La BBC et Masterpiece's Salle des loups peut raconter l'histoire de plusieurs guerres britanniques, mais même une série aussi solide que le drame historique dirigé par Mark Rylance n'est pas exemptée des guerres en streaming. L'acteur principal, le producteur, le scénariste et le réalisateur ont tous « renoncé à une proportion importante de leurs cachets » pour réaliser la deuxième série de la série, a révélé cette semaine le réalisateur Peter Kominsky dans une preuve écrite aux législateurs britanniques : par Date limite. En parlant de la suite de la série Wolf Hall : le miroir et la lumièrediffusé l'année dernière au Royaume-Uni, Kominsky a poursuivi : « Nous avons accompagné la série tout au long d'un processus de développement de dix ans mais, en fin de compte, il nous a fallu travailler pour très peu pour que la série soit réalisée. » Salle des loupsqui retrace l'ascension des avocats Thomas Cromwell (Rylance) jusqu'à la cour d'Henri VIII (Damian Lewis), diffusé pour la première fois il y a dix ans en 2015.
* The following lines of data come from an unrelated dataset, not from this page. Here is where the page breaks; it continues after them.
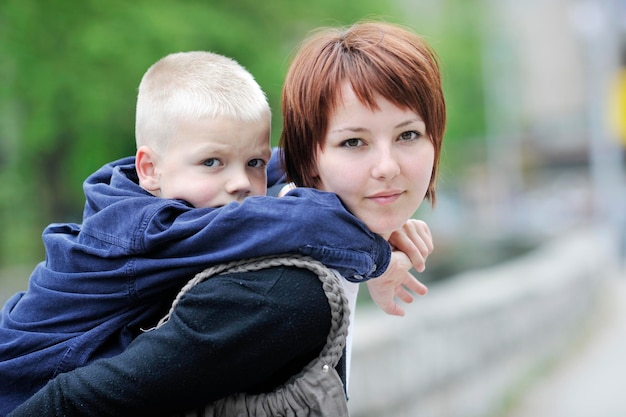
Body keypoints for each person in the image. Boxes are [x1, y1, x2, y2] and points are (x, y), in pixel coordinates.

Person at [8, 20, 445, 416]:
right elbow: (74, 402)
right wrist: (376, 254)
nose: (386, 167)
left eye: (408, 134)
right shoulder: (161, 236)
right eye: (353, 143)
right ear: (149, 169)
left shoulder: (191, 190)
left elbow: (267, 173)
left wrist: (373, 222)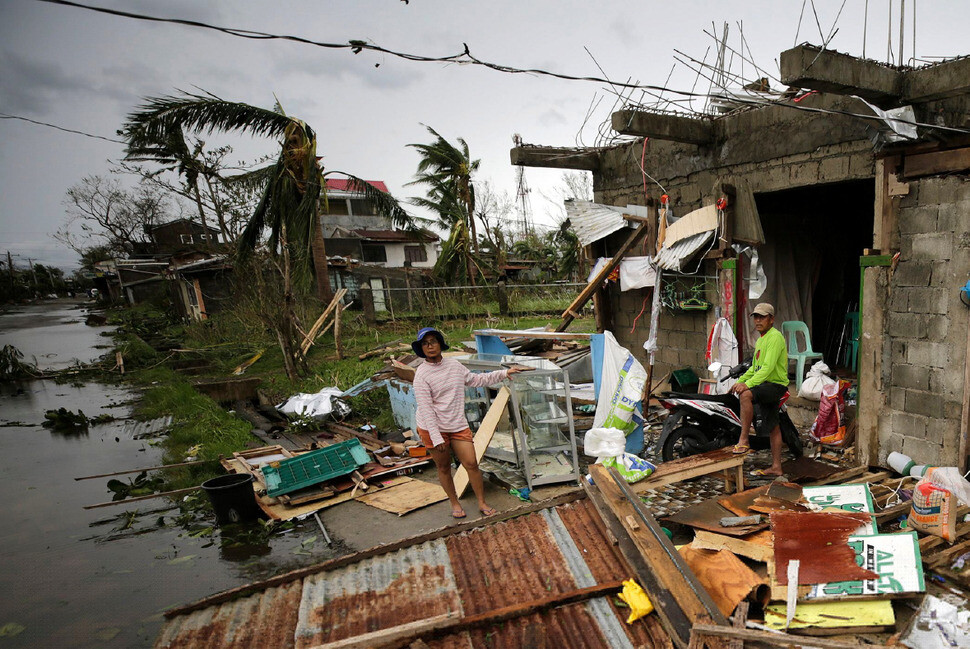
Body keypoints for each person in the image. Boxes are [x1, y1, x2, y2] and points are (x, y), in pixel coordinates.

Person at [411, 327, 522, 519]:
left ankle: (481, 502)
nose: (430, 346)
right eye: (425, 343)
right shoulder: (421, 375)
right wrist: (437, 437)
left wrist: (503, 374)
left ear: (440, 344)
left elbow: (476, 379)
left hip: (456, 424)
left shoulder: (454, 366)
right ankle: (454, 503)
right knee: (444, 467)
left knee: (471, 463)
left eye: (433, 341)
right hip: (432, 427)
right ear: (422, 348)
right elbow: (426, 408)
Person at [730, 303, 789, 476]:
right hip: (765, 385)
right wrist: (740, 381)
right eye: (756, 317)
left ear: (771, 319)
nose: (758, 320)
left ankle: (744, 439)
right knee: (773, 427)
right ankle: (777, 467)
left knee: (746, 395)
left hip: (775, 385)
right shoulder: (762, 339)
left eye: (762, 317)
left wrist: (746, 385)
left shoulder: (775, 337)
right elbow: (755, 368)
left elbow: (767, 368)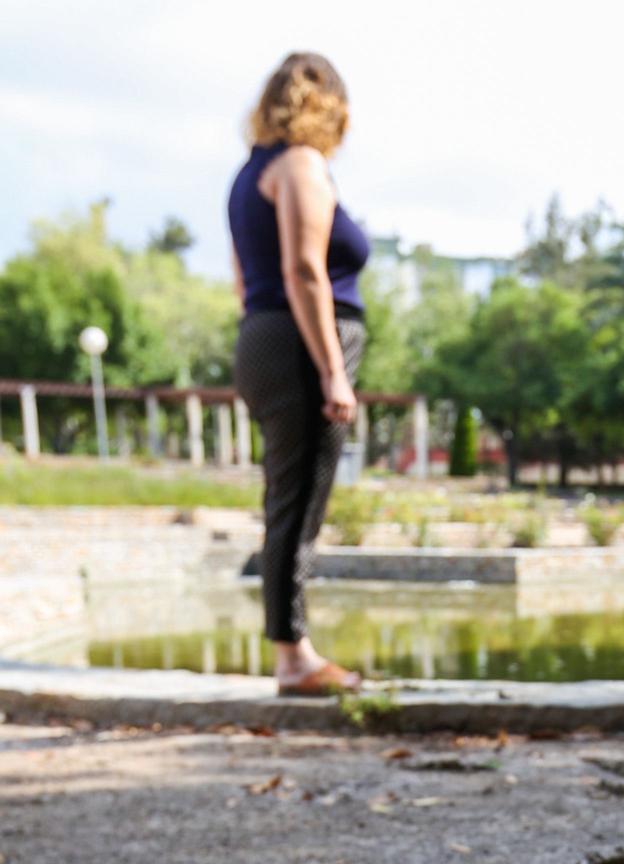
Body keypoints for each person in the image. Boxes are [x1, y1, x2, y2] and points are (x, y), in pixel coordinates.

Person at [229, 53, 369, 696]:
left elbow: (242, 280)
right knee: (301, 503)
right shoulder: (301, 165)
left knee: (283, 500)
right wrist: (332, 371)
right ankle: (294, 658)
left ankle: (291, 648)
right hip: (301, 343)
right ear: (327, 106)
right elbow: (306, 271)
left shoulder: (245, 175)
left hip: (262, 337)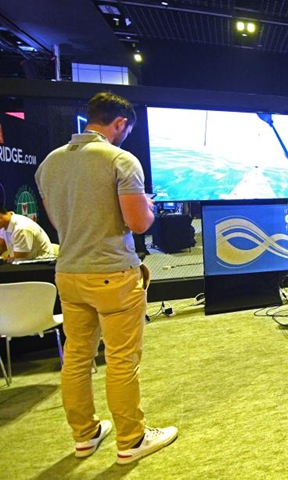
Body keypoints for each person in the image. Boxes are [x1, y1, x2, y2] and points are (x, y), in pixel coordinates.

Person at [35, 92, 178, 465]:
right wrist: (147, 206)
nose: (125, 134)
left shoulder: (49, 164)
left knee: (77, 358)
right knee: (121, 360)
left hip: (69, 272)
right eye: (126, 129)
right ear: (119, 123)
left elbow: (58, 223)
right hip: (113, 273)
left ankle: (85, 435)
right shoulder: (120, 160)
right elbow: (137, 223)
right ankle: (131, 439)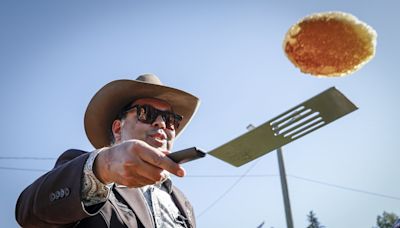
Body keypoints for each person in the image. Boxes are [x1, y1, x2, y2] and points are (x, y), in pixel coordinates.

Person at [15, 74, 200, 228]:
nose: (161, 123)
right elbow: (29, 213)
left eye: (170, 120)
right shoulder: (85, 171)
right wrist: (103, 168)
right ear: (118, 129)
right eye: (146, 113)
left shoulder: (183, 203)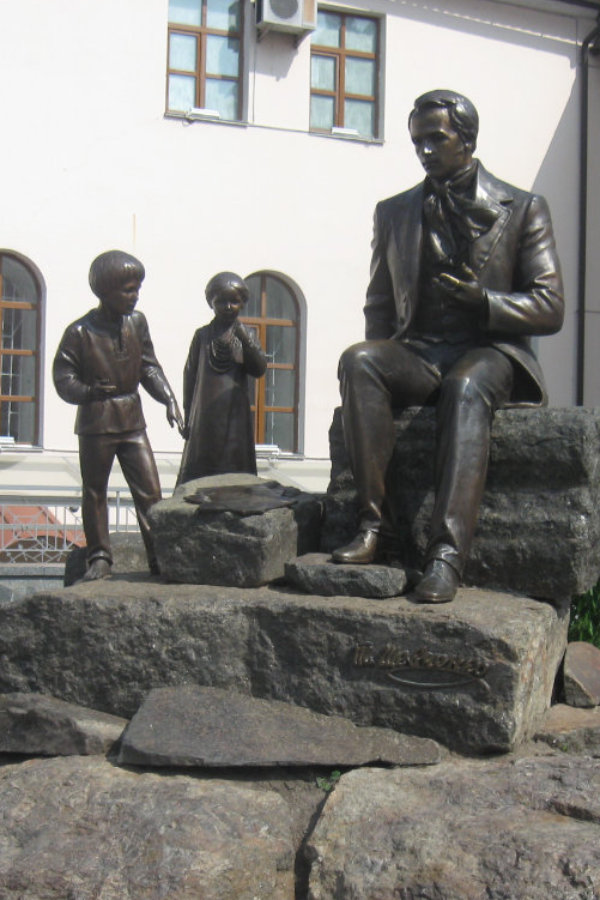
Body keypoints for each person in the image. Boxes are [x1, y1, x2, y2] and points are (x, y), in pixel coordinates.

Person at [333, 89, 564, 603]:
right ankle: (376, 528)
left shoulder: (523, 207)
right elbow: (379, 302)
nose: (425, 151)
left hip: (490, 351)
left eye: (436, 138)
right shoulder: (393, 212)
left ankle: (445, 556)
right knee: (360, 361)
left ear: (468, 138)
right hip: (419, 351)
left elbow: (550, 307)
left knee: (465, 387)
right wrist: (383, 364)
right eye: (418, 141)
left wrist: (485, 303)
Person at [53, 250, 184, 581]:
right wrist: (87, 391)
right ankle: (99, 556)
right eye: (127, 289)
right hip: (96, 423)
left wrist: (168, 398)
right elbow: (62, 377)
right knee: (95, 490)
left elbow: (149, 367)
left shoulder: (137, 322)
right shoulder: (79, 332)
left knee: (150, 492)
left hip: (132, 421)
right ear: (104, 291)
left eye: (137, 288)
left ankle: (160, 555)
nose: (134, 296)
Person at [176, 271, 267, 485]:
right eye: (221, 301)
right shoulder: (202, 336)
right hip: (205, 414)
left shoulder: (245, 334)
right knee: (200, 470)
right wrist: (188, 414)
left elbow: (259, 368)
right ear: (211, 303)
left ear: (242, 303)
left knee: (236, 469)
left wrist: (246, 341)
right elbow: (189, 375)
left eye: (234, 302)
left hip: (234, 414)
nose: (228, 307)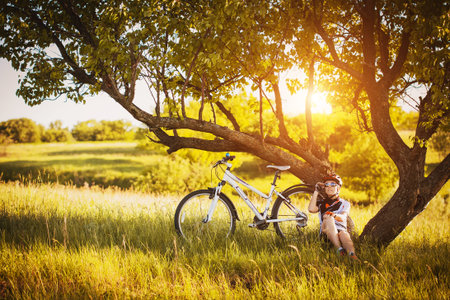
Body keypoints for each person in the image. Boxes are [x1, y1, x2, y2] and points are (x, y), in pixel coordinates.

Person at [308, 173, 358, 260]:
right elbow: (311, 209)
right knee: (327, 217)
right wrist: (316, 191)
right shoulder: (322, 203)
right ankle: (339, 249)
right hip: (325, 233)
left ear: (338, 188)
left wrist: (333, 215)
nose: (329, 187)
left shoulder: (345, 203)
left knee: (343, 233)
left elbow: (343, 217)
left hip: (340, 232)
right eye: (326, 185)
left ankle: (352, 255)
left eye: (333, 184)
Même si des drames historiques britanniques sans hâte et bien joués comme Salle des loups se sentent comme une pierre angulaire du paysage télévisuel, Kominsky insiste sur le fait qu'ils courent autant de danger que tout autre type de spectacle. Le pool d'investissements américains dans le contenu britannique est en train de disparaître, a-t-il déclaré, expliquant dans un mémoire soumis à la commission de la culture, des médias et des sports du Parlement britannique : « Bien qu'il y ait des exceptions, cela ne fait pas actuellement partie du modèle financier général des streamers de co -produire avec les PSB britanniques. Ils préfèrent s’approprier entièrement un projet. Sa solution est celle que de nombreux autres pays européens, dont la France et l’Allemagne, ont déjà adoptée : un fonds culturel pour le contenu britannique, auquel les streamers américains contribueraient à hauteur de 5 % des revenus d’abonnement du Royaume-Uni.
Apparemment, Reed Hastings, directeur de Netflix, est provisoirement à bord. Lorsque Kominsky lui a demandé s'il lutterait contre le fonds, le directeur cite Hastings disant : « Pas si les règles du jeu étaient équitables pour tous les streamers. »
Selon le réalisateur, l'argent récolté par le pool permettrait de financer un organisme de télévision britannique ayant le pouvoir d'accorder des subventions aux séries cherchant à combler un déficit de financement après avoir trouvé un partenaire de diffusion et une distribution internationale. Il ne craint pas qu'un tel fonds réduise les investissements des streamers dans le contenu basé au Royaume-Uni. « En fait », a-t-il affirmé, « une retenue de 5 % sur les abonnements n'affectera en rien le nombre de programmes diffusés par les streamers au Royaume-Uni. Si le gouvernement suit le reste de l’Europe et introduit un tel système, les streamers doivent apporter cette contribution, qu’ils tournent ou post-produisent un seul programme ici ou non. La décision de produire au Royaume-Uni sera prise, comme cela a toujours été le cas, sur la base de considérations concrètes : coût relatif ; installations disponibles; préférence artistique des talents clés.
« Une conséquence involontaire de l'explosion de la créativité (à l'ère du streaming) a été un échec du marché – un échec à financer le type de drames, tels que M. Bates ou Salle des loupscela intéresse particulièrement le public britannique », a conclu Kominsky. « Même si ces programmes ne représenteront toujours qu’une minorité de notre production, ils en constituent également une partie essentielle. Et nous le perdons. Clignez des yeux et ce sera parti – et notre public ne nous en remerciera pas.